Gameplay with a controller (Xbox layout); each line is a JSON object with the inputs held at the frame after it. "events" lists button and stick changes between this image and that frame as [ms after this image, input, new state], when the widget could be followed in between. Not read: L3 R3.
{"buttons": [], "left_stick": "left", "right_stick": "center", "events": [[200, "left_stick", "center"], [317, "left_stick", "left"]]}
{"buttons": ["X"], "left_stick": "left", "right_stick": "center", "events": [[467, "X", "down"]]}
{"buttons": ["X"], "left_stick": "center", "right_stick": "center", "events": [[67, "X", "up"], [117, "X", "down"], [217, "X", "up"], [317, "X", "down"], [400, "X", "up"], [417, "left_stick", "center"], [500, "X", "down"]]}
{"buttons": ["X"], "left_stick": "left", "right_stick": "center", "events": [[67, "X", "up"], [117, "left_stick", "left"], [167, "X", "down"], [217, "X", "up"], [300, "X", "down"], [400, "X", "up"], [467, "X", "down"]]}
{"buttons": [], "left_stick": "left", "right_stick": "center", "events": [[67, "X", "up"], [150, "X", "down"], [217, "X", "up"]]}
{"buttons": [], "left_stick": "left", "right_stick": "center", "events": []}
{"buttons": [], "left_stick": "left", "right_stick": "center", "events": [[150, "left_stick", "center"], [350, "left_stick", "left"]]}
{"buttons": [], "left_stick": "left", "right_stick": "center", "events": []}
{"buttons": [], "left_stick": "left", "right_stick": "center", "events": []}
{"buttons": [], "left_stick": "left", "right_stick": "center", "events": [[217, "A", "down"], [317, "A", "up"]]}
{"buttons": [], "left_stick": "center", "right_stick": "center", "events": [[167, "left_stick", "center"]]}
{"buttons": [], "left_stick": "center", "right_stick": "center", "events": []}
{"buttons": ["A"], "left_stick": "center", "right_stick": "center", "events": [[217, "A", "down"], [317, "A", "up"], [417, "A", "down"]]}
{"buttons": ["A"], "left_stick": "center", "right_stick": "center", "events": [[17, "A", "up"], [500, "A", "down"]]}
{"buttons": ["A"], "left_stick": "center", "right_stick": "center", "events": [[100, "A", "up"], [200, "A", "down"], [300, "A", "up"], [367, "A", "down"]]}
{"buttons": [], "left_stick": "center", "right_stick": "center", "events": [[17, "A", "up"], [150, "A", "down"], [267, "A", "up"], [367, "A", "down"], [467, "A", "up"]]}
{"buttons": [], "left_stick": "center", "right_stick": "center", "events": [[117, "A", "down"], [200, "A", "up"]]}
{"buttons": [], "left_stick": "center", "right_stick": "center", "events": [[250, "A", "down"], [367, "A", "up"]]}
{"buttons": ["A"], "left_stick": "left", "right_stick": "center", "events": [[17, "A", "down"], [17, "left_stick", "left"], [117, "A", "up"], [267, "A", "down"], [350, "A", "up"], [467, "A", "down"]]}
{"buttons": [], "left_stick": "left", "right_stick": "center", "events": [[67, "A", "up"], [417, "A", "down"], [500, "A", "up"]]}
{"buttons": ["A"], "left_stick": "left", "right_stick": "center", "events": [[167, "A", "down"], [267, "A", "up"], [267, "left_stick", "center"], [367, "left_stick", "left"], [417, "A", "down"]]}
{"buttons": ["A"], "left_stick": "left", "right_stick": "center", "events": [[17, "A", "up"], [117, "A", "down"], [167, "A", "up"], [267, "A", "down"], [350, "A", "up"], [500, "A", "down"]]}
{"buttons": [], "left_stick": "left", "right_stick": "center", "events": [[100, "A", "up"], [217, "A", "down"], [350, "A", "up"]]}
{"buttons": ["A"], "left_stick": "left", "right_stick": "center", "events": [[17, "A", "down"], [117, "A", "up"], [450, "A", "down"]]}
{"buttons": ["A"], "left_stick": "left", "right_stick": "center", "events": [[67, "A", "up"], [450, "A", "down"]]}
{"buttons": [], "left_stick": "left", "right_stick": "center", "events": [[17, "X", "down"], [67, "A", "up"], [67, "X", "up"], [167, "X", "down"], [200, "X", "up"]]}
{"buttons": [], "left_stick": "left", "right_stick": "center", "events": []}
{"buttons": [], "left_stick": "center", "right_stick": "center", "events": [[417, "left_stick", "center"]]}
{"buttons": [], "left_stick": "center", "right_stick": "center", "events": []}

▬▬▬▬▬▬

**EXERCISE OBJECTIVE**. Copy all records verbatim.

**RESULT**.
Gameplay with a controller (Xbox layout); each line is a JSON object with the inputs held at the frame after it. "events" lists button and stick changes between this image and that frame as [ms after this image, input, new state], when the widget could be followed in between. Not read: L3 R3.
{"buttons": [], "left_stick": "left", "right_stick": "center", "events": [[200, "left_stick", "center"], [317, "left_stick", "left"]]}
{"buttons": ["X"], "left_stick": "left", "right_stick": "center", "events": [[467, "X", "down"]]}
{"buttons": ["X"], "left_stick": "center", "right_stick": "center", "events": [[67, "X", "up"], [117, "X", "down"], [217, "X", "up"], [317, "X", "down"], [400, "X", "up"], [417, "left_stick", "center"], [500, "X", "down"]]}
{"buttons": ["X"], "left_stick": "left", "right_stick": "center", "events": [[67, "X", "up"], [117, "left_stick", "left"], [167, "X", "down"], [217, "X", "up"], [300, "X", "down"], [400, "X", "up"], [467, "X", "down"]]}
{"buttons": [], "left_stick": "left", "right_stick": "center", "events": [[67, "X", "up"], [150, "X", "down"], [217, "X", "up"]]}
{"buttons": [], "left_stick": "left", "right_stick": "center", "events": []}
{"buttons": [], "left_stick": "left", "right_stick": "center", "events": [[150, "left_stick", "center"], [350, "left_stick", "left"]]}
{"buttons": [], "left_stick": "left", "right_stick": "center", "events": []}
{"buttons": [], "left_stick": "left", "right_stick": "center", "events": []}
{"buttons": [], "left_stick": "left", "right_stick": "center", "events": [[217, "A", "down"], [317, "A", "up"]]}
{"buttons": [], "left_stick": "center", "right_stick": "center", "events": [[167, "left_stick", "center"]]}
{"buttons": [], "left_stick": "center", "right_stick": "center", "events": []}
{"buttons": ["A"], "left_stick": "center", "right_stick": "center", "events": [[217, "A", "down"], [317, "A", "up"], [417, "A", "down"]]}
{"buttons": ["A"], "left_stick": "center", "right_stick": "center", "events": [[17, "A", "up"], [500, "A", "down"]]}
{"buttons": ["A"], "left_stick": "center", "right_stick": "center", "events": [[100, "A", "up"], [200, "A", "down"], [300, "A", "up"], [367, "A", "down"]]}
{"buttons": [], "left_stick": "center", "right_stick": "center", "events": [[17, "A", "up"], [150, "A", "down"], [267, "A", "up"], [367, "A", "down"], [467, "A", "up"]]}
{"buttons": [], "left_stick": "center", "right_stick": "center", "events": [[117, "A", "down"], [200, "A", "up"]]}
{"buttons": [], "left_stick": "center", "right_stick": "center", "events": [[250, "A", "down"], [367, "A", "up"]]}
{"buttons": ["A"], "left_stick": "left", "right_stick": "center", "events": [[17, "A", "down"], [17, "left_stick", "left"], [117, "A", "up"], [267, "A", "down"], [350, "A", "up"], [467, "A", "down"]]}
{"buttons": [], "left_stick": "left", "right_stick": "center", "events": [[67, "A", "up"], [417, "A", "down"], [500, "A", "up"]]}
{"buttons": ["A"], "left_stick": "left", "right_stick": "center", "events": [[167, "A", "down"], [267, "A", "up"], [267, "left_stick", "center"], [367, "left_stick", "left"], [417, "A", "down"]]}
{"buttons": ["A"], "left_stick": "left", "right_stick": "center", "events": [[17, "A", "up"], [117, "A", "down"], [167, "A", "up"], [267, "A", "down"], [350, "A", "up"], [500, "A", "down"]]}
{"buttons": [], "left_stick": "left", "right_stick": "center", "events": [[100, "A", "up"], [217, "A", "down"], [350, "A", "up"]]}
{"buttons": ["A"], "left_stick": "left", "right_stick": "center", "events": [[17, "A", "down"], [117, "A", "up"], [450, "A", "down"]]}
{"buttons": ["A"], "left_stick": "left", "right_stick": "center", "events": [[67, "A", "up"], [450, "A", "down"]]}
{"buttons": [], "left_stick": "left", "right_stick": "center", "events": [[17, "X", "down"], [67, "A", "up"], [67, "X", "up"], [167, "X", "down"], [200, "X", "up"]]}
{"buttons": [], "left_stick": "left", "right_stick": "center", "events": []}
{"buttons": [], "left_stick": "center", "right_stick": "center", "events": [[417, "left_stick", "center"]]}
{"buttons": [], "left_stick": "center", "right_stick": "center", "events": []}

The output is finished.